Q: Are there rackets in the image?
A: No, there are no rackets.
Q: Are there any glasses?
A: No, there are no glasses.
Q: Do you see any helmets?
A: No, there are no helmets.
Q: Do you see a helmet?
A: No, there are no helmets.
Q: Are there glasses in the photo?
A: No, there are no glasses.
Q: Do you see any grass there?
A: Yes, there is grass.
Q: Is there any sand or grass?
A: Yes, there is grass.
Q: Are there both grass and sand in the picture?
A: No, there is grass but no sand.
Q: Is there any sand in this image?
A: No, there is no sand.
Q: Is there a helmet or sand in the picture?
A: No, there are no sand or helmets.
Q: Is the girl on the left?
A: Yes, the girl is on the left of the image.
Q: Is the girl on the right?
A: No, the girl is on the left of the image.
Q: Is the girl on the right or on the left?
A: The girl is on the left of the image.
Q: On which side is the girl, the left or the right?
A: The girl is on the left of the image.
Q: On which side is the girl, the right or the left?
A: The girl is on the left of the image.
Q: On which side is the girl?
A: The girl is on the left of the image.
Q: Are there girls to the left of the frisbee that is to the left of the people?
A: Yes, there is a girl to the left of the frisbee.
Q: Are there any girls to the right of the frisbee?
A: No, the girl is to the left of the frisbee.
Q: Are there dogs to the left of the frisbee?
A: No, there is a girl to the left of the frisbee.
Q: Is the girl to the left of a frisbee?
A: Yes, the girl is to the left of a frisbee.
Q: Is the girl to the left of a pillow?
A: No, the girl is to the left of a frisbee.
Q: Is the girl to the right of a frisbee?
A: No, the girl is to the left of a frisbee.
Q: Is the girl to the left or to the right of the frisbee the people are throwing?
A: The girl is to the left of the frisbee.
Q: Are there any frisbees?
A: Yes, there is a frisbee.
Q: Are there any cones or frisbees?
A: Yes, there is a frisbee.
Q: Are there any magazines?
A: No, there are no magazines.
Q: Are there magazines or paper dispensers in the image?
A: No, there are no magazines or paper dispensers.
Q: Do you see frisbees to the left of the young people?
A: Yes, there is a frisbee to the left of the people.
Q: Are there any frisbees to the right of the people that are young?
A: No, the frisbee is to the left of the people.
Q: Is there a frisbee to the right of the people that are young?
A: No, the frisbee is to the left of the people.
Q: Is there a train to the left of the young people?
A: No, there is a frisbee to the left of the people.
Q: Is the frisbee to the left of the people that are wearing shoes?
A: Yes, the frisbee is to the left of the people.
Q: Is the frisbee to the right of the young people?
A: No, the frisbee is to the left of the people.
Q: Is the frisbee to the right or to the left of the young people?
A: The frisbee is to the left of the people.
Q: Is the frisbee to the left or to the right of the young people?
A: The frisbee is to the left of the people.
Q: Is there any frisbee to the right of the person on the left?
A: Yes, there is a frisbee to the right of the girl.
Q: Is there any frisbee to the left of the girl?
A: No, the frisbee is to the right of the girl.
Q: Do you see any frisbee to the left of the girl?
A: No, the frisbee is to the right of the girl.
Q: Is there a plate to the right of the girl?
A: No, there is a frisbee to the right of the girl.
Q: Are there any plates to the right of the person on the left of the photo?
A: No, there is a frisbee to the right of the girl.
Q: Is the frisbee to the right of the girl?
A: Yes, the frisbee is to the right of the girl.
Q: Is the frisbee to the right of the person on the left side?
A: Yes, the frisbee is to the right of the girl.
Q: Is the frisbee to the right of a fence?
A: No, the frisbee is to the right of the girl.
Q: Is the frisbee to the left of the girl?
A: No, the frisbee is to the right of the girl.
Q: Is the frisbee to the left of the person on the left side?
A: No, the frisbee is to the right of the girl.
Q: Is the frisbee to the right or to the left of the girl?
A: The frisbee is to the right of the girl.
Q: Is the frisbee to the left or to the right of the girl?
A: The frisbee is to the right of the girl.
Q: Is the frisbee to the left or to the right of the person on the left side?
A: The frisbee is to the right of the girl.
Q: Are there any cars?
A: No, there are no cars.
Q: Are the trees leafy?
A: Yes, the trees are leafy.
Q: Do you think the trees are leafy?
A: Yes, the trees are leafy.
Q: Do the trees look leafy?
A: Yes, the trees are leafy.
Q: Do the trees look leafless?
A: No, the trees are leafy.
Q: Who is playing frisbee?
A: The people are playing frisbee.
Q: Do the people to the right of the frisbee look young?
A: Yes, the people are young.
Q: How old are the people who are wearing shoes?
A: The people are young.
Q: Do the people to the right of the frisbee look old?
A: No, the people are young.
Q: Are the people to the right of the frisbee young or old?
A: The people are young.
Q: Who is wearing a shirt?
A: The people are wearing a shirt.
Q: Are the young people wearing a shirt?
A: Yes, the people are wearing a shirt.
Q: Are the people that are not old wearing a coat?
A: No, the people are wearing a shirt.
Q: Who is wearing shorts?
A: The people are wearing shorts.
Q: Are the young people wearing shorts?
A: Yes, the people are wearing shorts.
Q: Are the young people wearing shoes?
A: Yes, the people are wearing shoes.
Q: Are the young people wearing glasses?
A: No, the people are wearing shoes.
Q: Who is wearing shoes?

....

▶ [Task statement] Can you print the whole listing above again, line for line and word for word, without changing anything?

▶ [Task response]
Q: Are there rackets in the image?
A: No, there are no rackets.
Q: Are there any glasses?
A: No, there are no glasses.
Q: Do you see any helmets?
A: No, there are no helmets.
Q: Do you see a helmet?
A: No, there are no helmets.
Q: Are there glasses in the photo?
A: No, there are no glasses.
Q: Do you see any grass there?
A: Yes, there is grass.
Q: Is there any sand or grass?
A: Yes, there is grass.
Q: Are there both grass and sand in the picture?
A: No, there is grass but no sand.
Q: Is there any sand in this image?
A: No, there is no sand.
Q: Is there a helmet or sand in the picture?
A: No, there are no sand or helmets.
Q: Is the girl on the left?
A: Yes, the girl is on the left of the image.
Q: Is the girl on the right?
A: No, the girl is on the left of the image.
Q: Is the girl on the right or on the left?
A: The girl is on the left of the image.
Q: On which side is the girl, the left or the right?
A: The girl is on the left of the image.
Q: On which side is the girl, the right or the left?
A: The girl is on the left of the image.
Q: On which side is the girl?
A: The girl is on the left of the image.
Q: Are there girls to the left of the frisbee that is to the left of the people?
A: Yes, there is a girl to the left of the frisbee.
Q: Are there any girls to the right of the frisbee?
A: No, the girl is to the left of the frisbee.
Q: Are there dogs to the left of the frisbee?
A: No, there is a girl to the left of the frisbee.
Q: Is the girl to the left of a frisbee?
A: Yes, the girl is to the left of a frisbee.
Q: Is the girl to the left of a pillow?
A: No, the girl is to the left of a frisbee.
Q: Is the girl to the right of a frisbee?
A: No, the girl is to the left of a frisbee.
Q: Is the girl to the left or to the right of the frisbee the people are throwing?
A: The girl is to the left of the frisbee.
Q: Are there any frisbees?
A: Yes, there is a frisbee.
Q: Are there any cones or frisbees?
A: Yes, there is a frisbee.
Q: Are there any magazines?
A: No, there are no magazines.
Q: Are there magazines or paper dispensers in the image?
A: No, there are no magazines or paper dispensers.
Q: Do you see frisbees to the left of the young people?
A: Yes, there is a frisbee to the left of the people.
Q: Are there any frisbees to the right of the people that are young?
A: No, the frisbee is to the left of the people.
Q: Is there a frisbee to the right of the people that are young?
A: No, the frisbee is to the left of the people.
Q: Is there a train to the left of the young people?
A: No, there is a frisbee to the left of the people.
Q: Is the frisbee to the left of the people that are wearing shoes?
A: Yes, the frisbee is to the left of the people.
Q: Is the frisbee to the right of the young people?
A: No, the frisbee is to the left of the people.
Q: Is the frisbee to the right or to the left of the young people?
A: The frisbee is to the left of the people.
Q: Is the frisbee to the left or to the right of the young people?
A: The frisbee is to the left of the people.
Q: Is there any frisbee to the right of the person on the left?
A: Yes, there is a frisbee to the right of the girl.
Q: Is there any frisbee to the left of the girl?
A: No, the frisbee is to the right of the girl.
Q: Do you see any frisbee to the left of the girl?
A: No, the frisbee is to the right of the girl.
Q: Is there a plate to the right of the girl?
A: No, there is a frisbee to the right of the girl.
Q: Are there any plates to the right of the person on the left of the photo?
A: No, there is a frisbee to the right of the girl.
Q: Is the frisbee to the right of the girl?
A: Yes, the frisbee is to the right of the girl.
Q: Is the frisbee to the right of the person on the left side?
A: Yes, the frisbee is to the right of the girl.
Q: Is the frisbee to the right of a fence?
A: No, the frisbee is to the right of the girl.
Q: Is the frisbee to the left of the girl?
A: No, the frisbee is to the right of the girl.
Q: Is the frisbee to the left of the person on the left side?
A: No, the frisbee is to the right of the girl.
Q: Is the frisbee to the right or to the left of the girl?
A: The frisbee is to the right of the girl.
Q: Is the frisbee to the left or to the right of the girl?
A: The frisbee is to the right of the girl.
Q: Is the frisbee to the left or to the right of the person on the left side?
A: The frisbee is to the right of the girl.
Q: Are there any cars?
A: No, there are no cars.
Q: Are the trees leafy?
A: Yes, the trees are leafy.
Q: Do you think the trees are leafy?
A: Yes, the trees are leafy.
Q: Do the trees look leafy?
A: Yes, the trees are leafy.
Q: Do the trees look leafless?
A: No, the trees are leafy.
Q: Who is playing frisbee?
A: The people are playing frisbee.
Q: Do the people to the right of the frisbee look young?
A: Yes, the people are young.
Q: How old are the people who are wearing shoes?
A: The people are young.
Q: Do the people to the right of the frisbee look old?
A: No, the people are young.
Q: Are the people to the right of the frisbee young or old?
A: The people are young.
Q: Who is wearing a shirt?
A: The people are wearing a shirt.
Q: Are the young people wearing a shirt?
A: Yes, the people are wearing a shirt.
Q: Are the people that are not old wearing a coat?
A: No, the people are wearing a shirt.
Q: Who is wearing shorts?
A: The people are wearing shorts.
Q: Are the young people wearing shorts?
A: Yes, the people are wearing shorts.
Q: Are the young people wearing shoes?
A: Yes, the people are wearing shoes.
Q: Are the young people wearing glasses?
A: No, the people are wearing shoes.
Q: Who is wearing shoes?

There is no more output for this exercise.